**PAGE EXCERPT:**
No. 1 - Ricochet
Best For: All Players
Avoid If: You are in a wide open space (ball can bounce far away)
This is a great little drill, and since it involves only a ball you can do it pretty much anywhere. It trains your hand-eye coordination and gets you familiar with handling the ball, skills that translate to pretty much every area of basketball.
All you need to do is stand with your legs spread a bit wider than shoulder-width apart with your knees completely locked, holding the basketball out in front of you. Bounce the ball at a 45° angle between your legs, catching it as it bounces behind you. Then, throw it back through your legs and catch it in front. As you get more comfortable with the motion, increase the speed and try to develop a rhythm. Start by doing this for 30 seconds, then as you get better increase the time.
No. 2 - Dribbling Figure 8
Best For: Point Guards
Avoid If: You have any nagging knee, hip, or finger injuries
We are in a golden age of NBA point guards, with the likes of Nash, Paul, Rondo and others routinely making the incredible plays look simple. Their greatest asset is their ability to dribble the ball in and out of tight spaces in order to create space for their team, and that is what this drill is meant to train.
Spread your legs apart wide, making sure that you can bend your knees and dip down nice and low. Starting with the ball in your non-preferred hand and keeping it as low to the ground as possible while still maintaining a steady dribble, cross the ball into the center of your body. Once in the middle, dribble the ball back between your legs until the only way you can maintain your dribble is to reach behind with your preferred hand to get the ball. Switching the ball to your preferred hand while maintaining your dribble, rotate the ball around your outside leg until you get back to the front. Repeat the same steps before. Perform continuously for at least one minute.

**DATASET ROWS:**
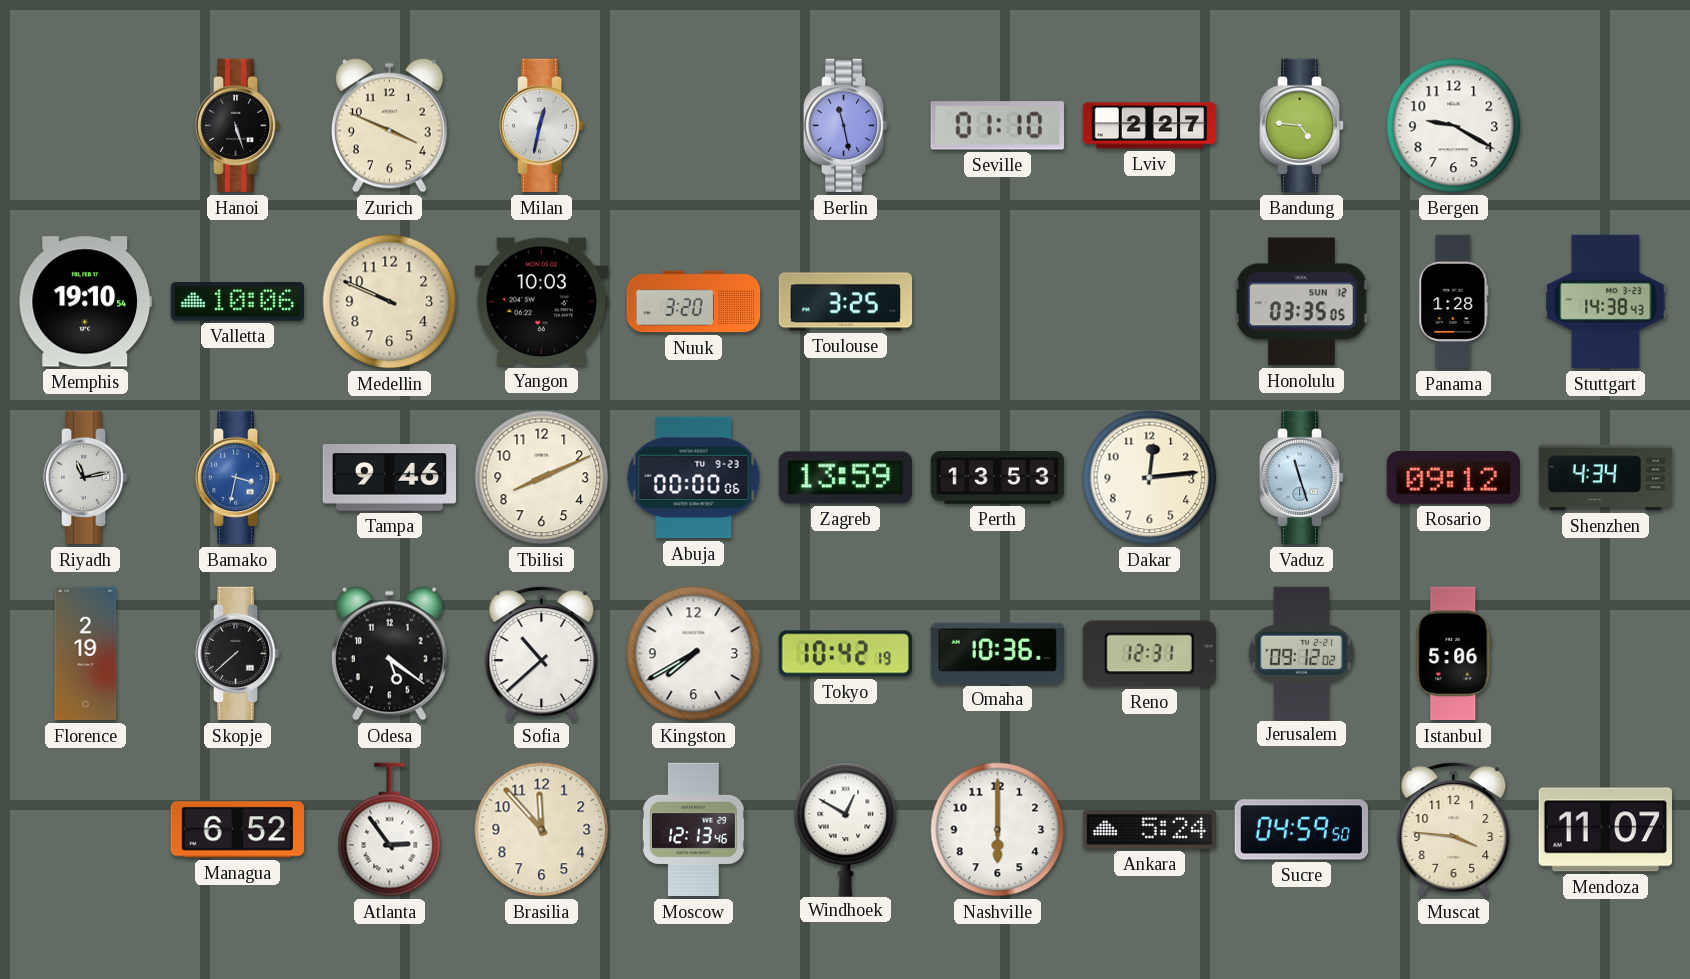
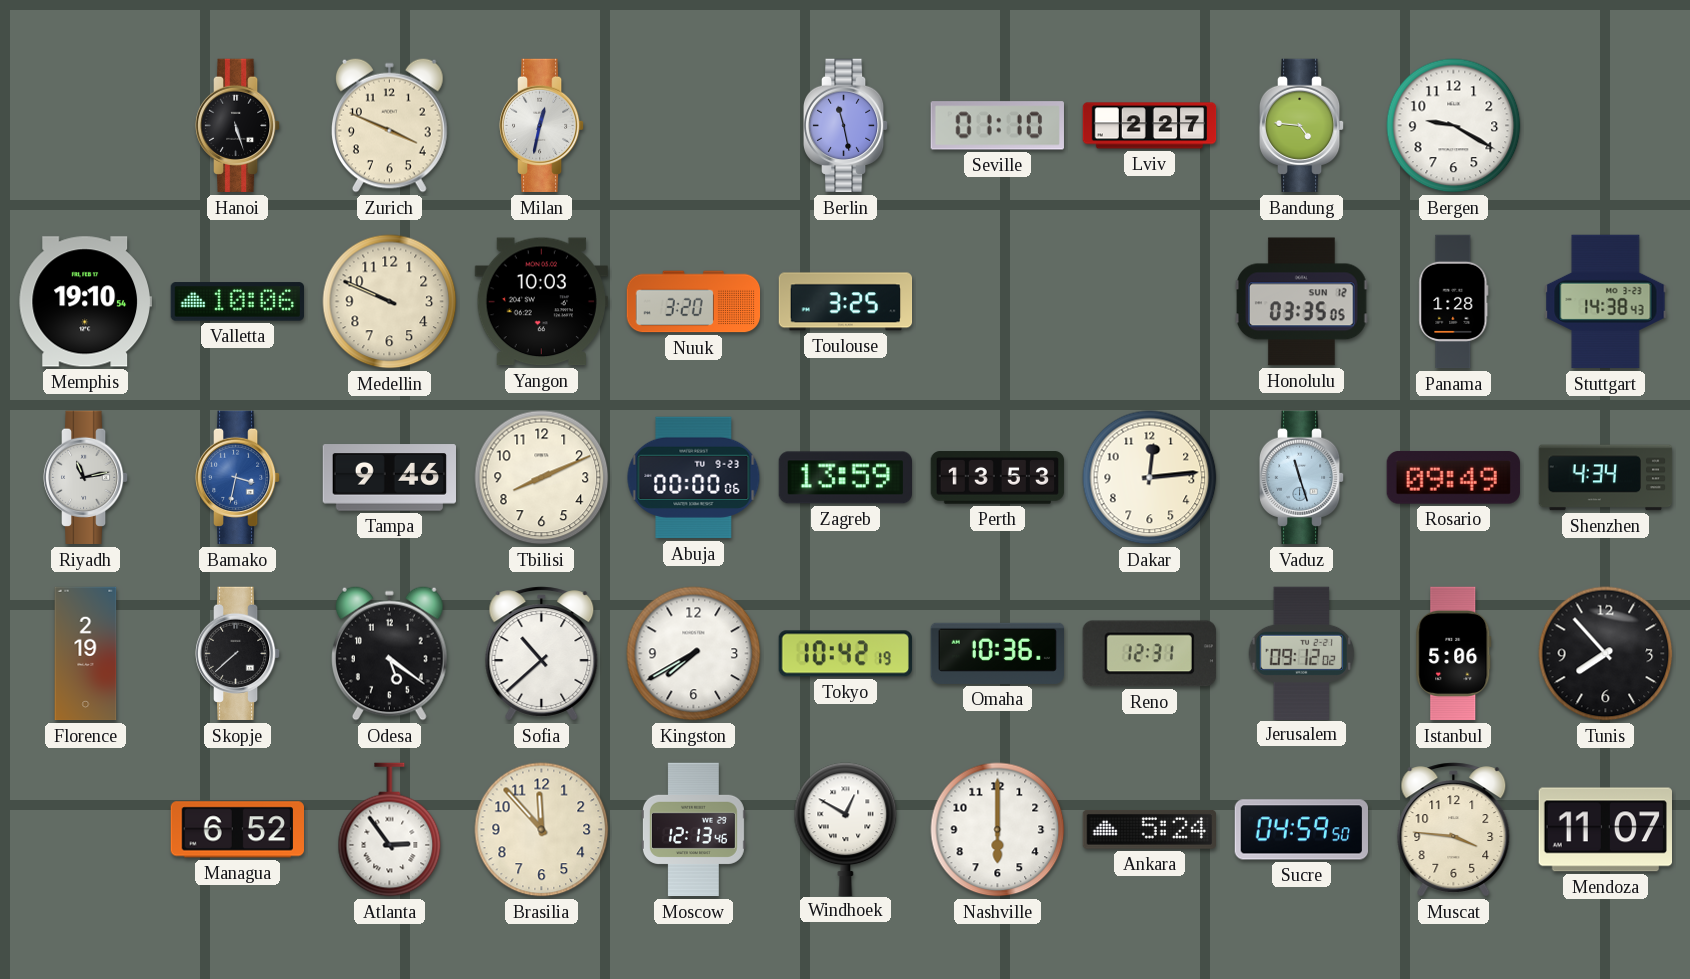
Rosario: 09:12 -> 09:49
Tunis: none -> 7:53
...
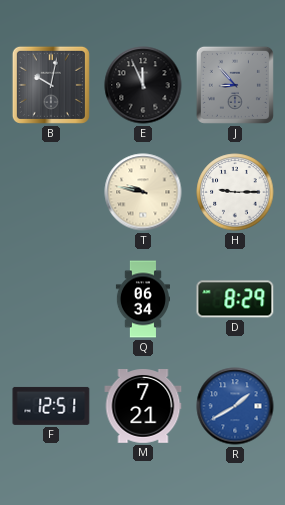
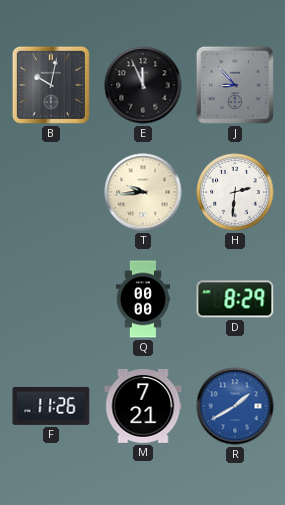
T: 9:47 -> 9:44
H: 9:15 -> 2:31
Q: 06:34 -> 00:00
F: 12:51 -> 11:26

**OBJECTIVE 1:**
In the basketball drills text, which injuries are listed as a reason to avoid the Dribbling Figure 8?
**OBJECTIVE 2:**
Pick up the basketball drills text after its final sentence and carry it on in the same format.

**EXERCISE RESULT 1:**
Nagging knee, hip, or finger injuries.

**EXERCISE RESULT 2:**
No. 3 - Sprint/Free Throws
Best For: All players
Avoid If: You have had any leg injuries in the last two weeks, especially a hamstring
As Shaquille O’Neal or Dwight Howard can tell you, free throw shooting is not easy. It involves clean form, consistency and, above all else, practice. However, it’s also important to remember that free throws are rarely taken when you’re feeling 100%. Often, you’ve just been driving to the basket before getting unceremoniously hacked. You might be a little winded, your legs a little rubbery. This is a great combo drill to work on because it gets you ready to take these all-important shots late in games.
Start by sprinting from one end of the court to the other and back. Immediately grab your ball, and using good form take five free throws. For each one you miss, you will need to do one down and back sprint. After your fifth attempt, do all the sprints you owe. You can repeat this sequence as many times as you like, but you should do no fewer than four sets (one for each quarter). Keep track of your make/miss totals for each set so you can monitor your progress!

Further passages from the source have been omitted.